■ What is expected ■
List every line in the items below that contains the string "IActionResult", matching case exactly.

Dataset entries:
-.-.-

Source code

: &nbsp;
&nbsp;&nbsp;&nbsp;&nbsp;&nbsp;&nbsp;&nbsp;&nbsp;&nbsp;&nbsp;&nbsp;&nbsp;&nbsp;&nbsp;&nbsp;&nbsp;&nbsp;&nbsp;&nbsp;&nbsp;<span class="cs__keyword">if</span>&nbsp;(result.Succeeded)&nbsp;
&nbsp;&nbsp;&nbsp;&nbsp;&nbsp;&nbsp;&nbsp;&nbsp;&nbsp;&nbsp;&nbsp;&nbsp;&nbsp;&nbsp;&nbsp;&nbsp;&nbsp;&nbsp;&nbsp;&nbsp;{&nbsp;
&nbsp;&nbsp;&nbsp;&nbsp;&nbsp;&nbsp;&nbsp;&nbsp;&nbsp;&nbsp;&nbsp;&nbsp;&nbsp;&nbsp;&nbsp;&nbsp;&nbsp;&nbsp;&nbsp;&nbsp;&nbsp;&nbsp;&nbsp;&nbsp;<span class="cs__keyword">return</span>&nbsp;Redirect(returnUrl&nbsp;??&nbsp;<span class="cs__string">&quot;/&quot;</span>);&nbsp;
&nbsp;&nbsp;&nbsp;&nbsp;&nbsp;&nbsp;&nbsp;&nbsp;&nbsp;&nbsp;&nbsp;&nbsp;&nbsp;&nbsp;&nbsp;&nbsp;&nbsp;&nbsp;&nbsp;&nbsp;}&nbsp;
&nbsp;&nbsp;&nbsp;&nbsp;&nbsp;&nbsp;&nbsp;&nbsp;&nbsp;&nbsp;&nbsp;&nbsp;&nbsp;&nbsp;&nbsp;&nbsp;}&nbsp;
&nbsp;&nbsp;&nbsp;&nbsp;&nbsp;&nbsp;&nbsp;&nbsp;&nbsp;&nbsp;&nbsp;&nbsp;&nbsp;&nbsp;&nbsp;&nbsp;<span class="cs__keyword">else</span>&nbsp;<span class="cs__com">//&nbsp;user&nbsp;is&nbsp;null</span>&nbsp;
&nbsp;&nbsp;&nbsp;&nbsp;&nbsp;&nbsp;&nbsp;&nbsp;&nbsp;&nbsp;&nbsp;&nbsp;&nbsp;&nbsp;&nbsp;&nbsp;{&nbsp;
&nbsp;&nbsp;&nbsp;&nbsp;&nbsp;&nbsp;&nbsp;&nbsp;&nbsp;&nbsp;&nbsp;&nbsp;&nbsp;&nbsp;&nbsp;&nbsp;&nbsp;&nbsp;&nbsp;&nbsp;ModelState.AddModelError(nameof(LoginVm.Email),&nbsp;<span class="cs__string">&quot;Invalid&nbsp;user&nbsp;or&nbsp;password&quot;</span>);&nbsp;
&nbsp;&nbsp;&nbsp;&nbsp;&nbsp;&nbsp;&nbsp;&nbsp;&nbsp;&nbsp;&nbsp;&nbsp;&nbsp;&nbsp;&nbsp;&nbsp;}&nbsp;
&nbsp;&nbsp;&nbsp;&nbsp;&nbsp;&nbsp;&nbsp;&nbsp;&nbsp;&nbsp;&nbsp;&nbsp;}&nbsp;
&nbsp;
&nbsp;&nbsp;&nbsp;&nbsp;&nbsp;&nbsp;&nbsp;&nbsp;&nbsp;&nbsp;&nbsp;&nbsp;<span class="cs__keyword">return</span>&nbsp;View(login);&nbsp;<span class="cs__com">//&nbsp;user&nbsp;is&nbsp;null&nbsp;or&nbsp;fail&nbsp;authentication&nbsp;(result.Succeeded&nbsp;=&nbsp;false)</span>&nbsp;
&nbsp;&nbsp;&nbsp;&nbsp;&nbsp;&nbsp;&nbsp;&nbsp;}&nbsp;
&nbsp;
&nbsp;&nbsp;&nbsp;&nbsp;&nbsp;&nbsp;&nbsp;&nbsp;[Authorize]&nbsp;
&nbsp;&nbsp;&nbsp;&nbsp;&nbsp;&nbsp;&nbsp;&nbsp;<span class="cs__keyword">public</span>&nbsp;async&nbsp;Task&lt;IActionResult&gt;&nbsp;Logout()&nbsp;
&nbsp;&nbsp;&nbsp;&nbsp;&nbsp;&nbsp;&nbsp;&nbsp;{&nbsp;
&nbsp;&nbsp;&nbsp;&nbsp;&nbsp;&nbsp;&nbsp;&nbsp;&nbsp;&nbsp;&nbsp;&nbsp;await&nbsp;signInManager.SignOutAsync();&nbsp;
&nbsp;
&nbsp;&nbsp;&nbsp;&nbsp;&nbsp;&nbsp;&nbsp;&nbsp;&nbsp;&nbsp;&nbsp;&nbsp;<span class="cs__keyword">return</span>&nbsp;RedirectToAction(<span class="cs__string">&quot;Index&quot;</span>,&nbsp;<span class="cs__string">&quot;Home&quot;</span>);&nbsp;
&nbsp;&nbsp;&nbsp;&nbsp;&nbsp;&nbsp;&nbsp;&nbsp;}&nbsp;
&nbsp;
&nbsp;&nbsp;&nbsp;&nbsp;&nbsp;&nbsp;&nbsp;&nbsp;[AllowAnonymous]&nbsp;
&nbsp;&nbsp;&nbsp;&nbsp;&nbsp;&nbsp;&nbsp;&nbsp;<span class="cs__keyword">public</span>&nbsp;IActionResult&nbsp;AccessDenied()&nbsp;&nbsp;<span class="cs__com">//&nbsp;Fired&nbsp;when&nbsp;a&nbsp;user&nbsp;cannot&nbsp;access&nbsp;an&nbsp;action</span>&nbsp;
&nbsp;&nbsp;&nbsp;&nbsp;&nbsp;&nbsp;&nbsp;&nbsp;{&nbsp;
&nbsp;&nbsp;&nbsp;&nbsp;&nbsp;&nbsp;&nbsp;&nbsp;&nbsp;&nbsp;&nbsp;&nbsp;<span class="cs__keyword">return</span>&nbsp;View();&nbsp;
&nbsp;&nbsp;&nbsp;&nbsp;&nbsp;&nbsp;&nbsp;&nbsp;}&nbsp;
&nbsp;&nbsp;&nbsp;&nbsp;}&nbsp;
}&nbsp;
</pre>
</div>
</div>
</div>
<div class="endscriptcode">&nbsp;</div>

-.-.-

■ The answer ■
&nbsp;&nbsp;&nbsp;&nbsp;&nbsp;&nbsp;&nbsp;&nbsp;<span class="cs__keyword">public</span>&nbsp;async&nbsp;Task&lt;IActionResult&gt;&nbsp;Logout()&nbsp;
&nbsp;&nbsp;&nbsp;&nbsp;&nbsp;&nbsp;&nbsp;&nbsp;<span class="cs__keyword">public</span>&nbsp;IActionResult&nbsp;AccessDenied()&nbsp;&nbsp;<span class="cs__com">//&nbsp;Fired&nbsp;when&nbsp;a&nbsp;user&nbsp;cannot&nbsp;access&nbsp;an&nbsp;action</span>&nbsp;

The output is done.